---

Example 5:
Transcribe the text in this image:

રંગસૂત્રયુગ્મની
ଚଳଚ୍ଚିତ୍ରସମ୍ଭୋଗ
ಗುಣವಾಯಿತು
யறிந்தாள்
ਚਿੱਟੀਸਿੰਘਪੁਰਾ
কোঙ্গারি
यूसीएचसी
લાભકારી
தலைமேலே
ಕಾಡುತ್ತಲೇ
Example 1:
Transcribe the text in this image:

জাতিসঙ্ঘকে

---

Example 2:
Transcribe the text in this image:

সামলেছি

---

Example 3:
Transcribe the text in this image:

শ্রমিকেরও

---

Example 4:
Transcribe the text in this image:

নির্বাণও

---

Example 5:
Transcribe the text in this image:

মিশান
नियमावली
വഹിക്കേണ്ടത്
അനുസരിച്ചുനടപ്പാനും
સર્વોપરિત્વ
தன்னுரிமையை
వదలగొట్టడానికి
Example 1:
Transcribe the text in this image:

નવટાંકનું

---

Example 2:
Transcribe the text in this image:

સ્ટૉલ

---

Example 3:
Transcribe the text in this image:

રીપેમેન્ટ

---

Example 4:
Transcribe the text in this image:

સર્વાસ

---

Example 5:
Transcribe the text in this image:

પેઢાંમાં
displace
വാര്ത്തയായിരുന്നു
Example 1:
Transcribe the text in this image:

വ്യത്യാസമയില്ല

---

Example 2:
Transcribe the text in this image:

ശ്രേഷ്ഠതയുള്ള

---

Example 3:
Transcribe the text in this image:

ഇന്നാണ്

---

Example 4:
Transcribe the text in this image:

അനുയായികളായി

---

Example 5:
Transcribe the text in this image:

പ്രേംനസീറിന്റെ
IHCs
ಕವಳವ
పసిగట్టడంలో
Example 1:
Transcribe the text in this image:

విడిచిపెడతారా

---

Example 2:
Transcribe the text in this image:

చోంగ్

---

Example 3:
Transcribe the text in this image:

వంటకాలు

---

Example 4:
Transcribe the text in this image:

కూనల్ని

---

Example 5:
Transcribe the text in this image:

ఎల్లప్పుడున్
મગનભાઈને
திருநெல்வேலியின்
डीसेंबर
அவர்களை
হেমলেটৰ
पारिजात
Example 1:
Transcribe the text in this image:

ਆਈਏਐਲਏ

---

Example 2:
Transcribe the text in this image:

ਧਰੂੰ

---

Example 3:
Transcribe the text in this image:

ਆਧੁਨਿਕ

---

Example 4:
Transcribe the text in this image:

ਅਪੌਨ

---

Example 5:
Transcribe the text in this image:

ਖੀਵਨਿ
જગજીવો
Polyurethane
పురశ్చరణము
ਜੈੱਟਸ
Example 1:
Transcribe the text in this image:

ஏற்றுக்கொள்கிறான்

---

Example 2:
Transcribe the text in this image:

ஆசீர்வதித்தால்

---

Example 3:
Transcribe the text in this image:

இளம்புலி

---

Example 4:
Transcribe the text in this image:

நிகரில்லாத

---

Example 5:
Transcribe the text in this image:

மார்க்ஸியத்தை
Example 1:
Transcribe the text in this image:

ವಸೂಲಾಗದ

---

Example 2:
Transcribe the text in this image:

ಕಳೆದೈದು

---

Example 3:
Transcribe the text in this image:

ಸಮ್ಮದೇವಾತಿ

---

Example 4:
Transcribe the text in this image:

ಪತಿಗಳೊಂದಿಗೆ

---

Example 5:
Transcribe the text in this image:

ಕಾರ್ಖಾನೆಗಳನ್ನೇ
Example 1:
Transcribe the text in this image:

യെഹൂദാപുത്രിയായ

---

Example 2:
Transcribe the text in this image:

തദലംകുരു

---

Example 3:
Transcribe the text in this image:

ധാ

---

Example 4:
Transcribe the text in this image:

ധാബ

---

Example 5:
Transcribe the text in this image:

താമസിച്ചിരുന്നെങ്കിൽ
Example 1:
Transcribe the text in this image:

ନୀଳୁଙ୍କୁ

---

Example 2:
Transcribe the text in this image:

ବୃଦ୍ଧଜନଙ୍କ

* * * * * * * * *

WHAT YOU SHOULD DO: What you return must match the listing above exactly, with every line included.

RESULT FOR THIS EXERCISE:
---

Example 5:
Transcribe the text in this image:

રંગસૂત્રયુગ્મની
ଚଳଚ୍ଚିତ୍ରସମ୍ଭୋଗ
ಗುಣವಾಯಿತು
யறிந்தாள்
ਚਿੱਟੀਸਿੰਘਪੁਰਾ
কোঙ্গারি
यूसीएचसी
લાભકારી
தலைமேலே
ಕಾಡುತ್ತಲೇ
Example 1:
Transcribe the text in this image:

জাতিসঙ্ঘকে

---

Example 2:
Transcribe the text in this image:

সামলেছি

---

Example 3:
Transcribe the text in this image:

শ্রমিকেরও

---

Example 4:
Transcribe the text in this image:

নির্বাণও

---

Example 5:
Transcribe the text in this image:

মিশান
नियमावली
വഹിക്കേണ്ടത്
അനുസരിച്ചുനടപ്പാനും
સર્વોપરિત્વ
தன்னுரிமையை
వదలగొట్టడానికి
Example 1:
Transcribe the text in this image:

નવટાંકનું

---

Example 2:
Transcribe the text in this image:

સ્ટૉલ

---

Example 3:
Transcribe the text in this image:

રીપેમેન્ટ

---

Example 4:
Transcribe the text in this image:

સર્વાસ

---

Example 5:
Transcribe the text in this image:

પેઢાંમાં
displace
വാര്ത്തയായിരുന്നു
Example 1:
Transcribe the text in this image:

വ്യത്യാസമയില്ല

---

Example 2:
Transcribe the text in this image:

ശ്രേഷ്ഠതയുള്ള

---

Example 3:
Transcribe the text in this image:

ഇന്നാണ്

---

Example 4:
Transcribe the text in this image:

അനുയായികളായി

---

Example 5:
Transcribe the text in this image:

പ്രേംനസീറിന്റെ
IHCs
ಕವಳವ
పసిగట్టడంలో
Example 1:
Transcribe the text in this image:

విడిచిపెడతారా

---

Example 2:
Transcribe the text in this image:

చోంగ్

---

Example 3:
Transcribe the text in this image:

వంటకాలు

---

Example 4:
Transcribe the text in this image:

కూనల్ని

---

Example 5:
Transcribe the text in this image:

ఎల్లప్పుడున్
મગનભાઈને
திருநெல்வேலியின்
डीसेंबर
அவர்களை
হেমলেটৰ
पारिजात
Example 1:
Transcribe the text in this image:

ਆਈਏਐਲਏ

---

Example 2:
Transcribe the text in this image:

ਧਰੂੰ

---

Example 3:
Transcribe the text in this image:

ਆਧੁਨਿਕ

---

Example 4:
Transcribe the text in this image:

ਅਪੌਨ

---

Example 5:
Transcribe the text in this image:

ਖੀਵਨਿ
જગજીવો
Polyurethane
పురశ్చరణము
ਜੈੱਟਸ
Example 1:
Transcribe the text in this image:

ஏற்றுக்கொள்கிறான்

---

Example 2:
Transcribe the text in this image:

ஆசீர்வதித்தால்

---

Example 3:
Transcribe the text in this image:

இளம்புலி

---

Example 4:
Transcribe the text in this image:

நிகரில்லாத

---

Example 5:
Transcribe the text in this image:

மார்க்ஸியத்தை
Example 1:
Transcribe the text in this image:

ವಸೂಲಾಗದ

---

Example 2:
Transcribe the text in this image:

ಕಳೆದೈದು

---

Example 3:
Transcribe the text in this image:

ಸಮ್ಮದೇವಾತಿ

---

Example 4:
Transcribe the text in this image:

ಪತಿಗಳೊಂದಿಗೆ

---

Example 5:
Transcribe the text in this image:

ಕಾರ್ಖಾನೆಗಳನ್ನೇ
Example 1:
Transcribe the text in this image:

യെഹൂദാപുത്രിയായ

---

Example 2:
Transcribe the text in this image:

തദലംകുരു

---

Example 3:
Transcribe the text in this image:

ധാ

---

Example 4:
Transcribe the text in this image:

ധാബ

---

Example 5:
Transcribe the text in this image:

താമസിച്ചിരുന്നെങ്കിൽ
Example 1:
Transcribe the text in this image:

ନୀଳୁଙ୍କୁ

---

Example 2:
Transcribe the text in this image:

ବୃଦ୍ଧଜନଙ୍କ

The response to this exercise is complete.